The real problem is that Convent lacked the political clout to bring the plant (and scores of high-paying jobs) into the community. They were trumped by Greenpeace and other media-savvy environmental zealots flocking to Convent and claiming to speak for the people there.
In a remarkable follow-up piece in The Wall Street Journal, Scripps Howard writer Henry Payne explains the bitterness felt by residents, not only against Greenpeace elitists but know-it-alls such as the Revs. Jesse Jackson and Joseph Lowry who also spoke out against the plant.
``They blatantly ignored the opinions of all the local elected African-American officials,'' complained one prominent resident to Payne. These weren't just a group of dumb local yokels, either, as Greenpeace propagandists would have you believe.
Local officials and residents visited a chemical plant owned by the same Japanese firm in Freeport, Texas, a prosperous, mostly-white community near Houston. That was when they decided it was safe and sensible to bring some of that prosperity to Convent.

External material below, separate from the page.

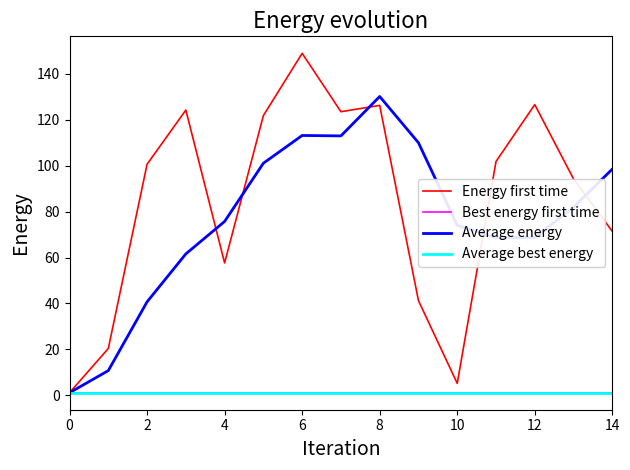

How many lines are shown in the chart?

4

Louisiana's Department of Environmental Quality -- charged with enforcing EPA regulations -- issued air quality permits in May, after ensuring the company's plan met all federal and state standards.

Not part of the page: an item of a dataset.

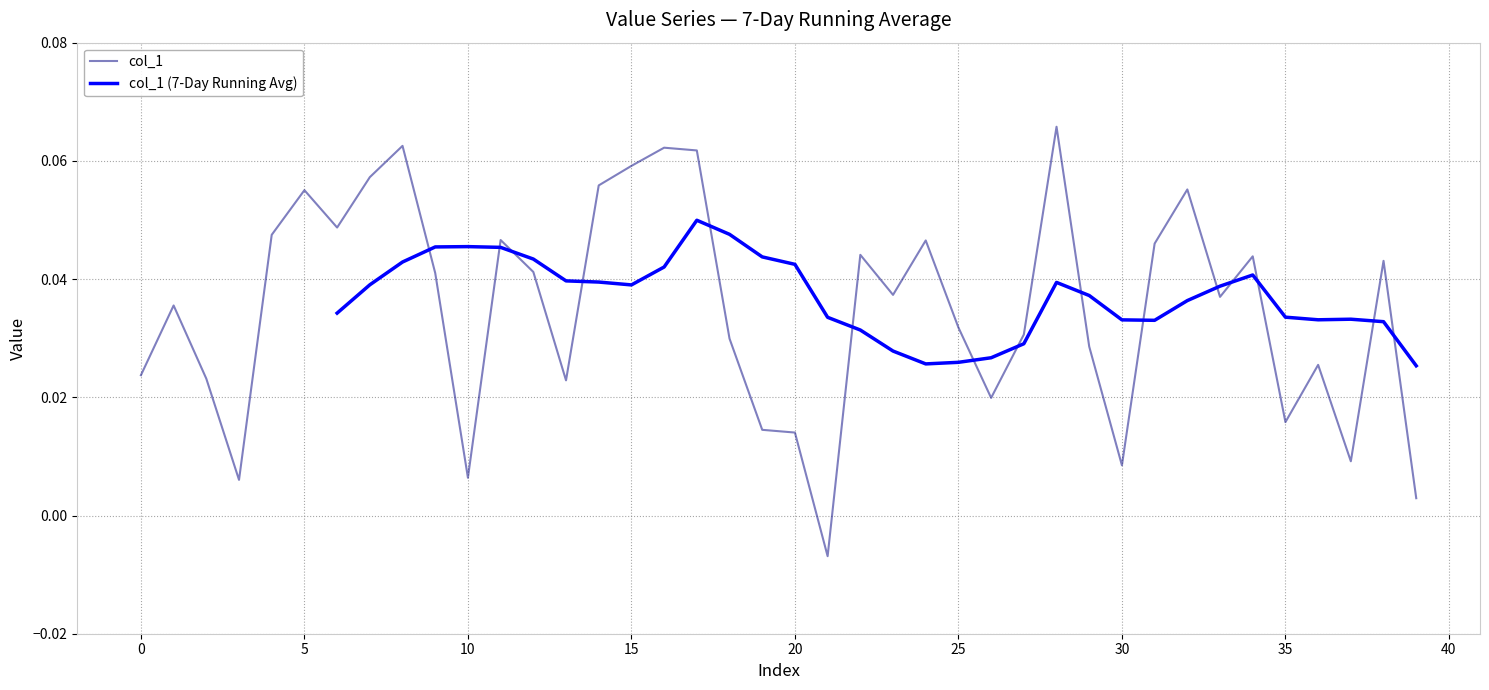

True or false: the data shows 0.0 at 36.

True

That's when, say Convent residents, ``groups such as Greenpeace descended on (us) like a plague of locusts.'' Complained one letter to the editor, ``We find the exploitive use of the color of our skin and our socio-economic condition sickening and insulting.''
Fortunately for Convent, Browner didn't write finis to the plant's construction. She only held it up until more studies are held. So Convent still has a fighting chance to develop its economy -- but residents also know with Washington's environmental, regulatory and civil rights zealots allied against them, they're in an awful uphill struggle.
It is stories like this which make the case that despite all the talk about decentralizing power out of Washington to states and localities, there is still much work to be done.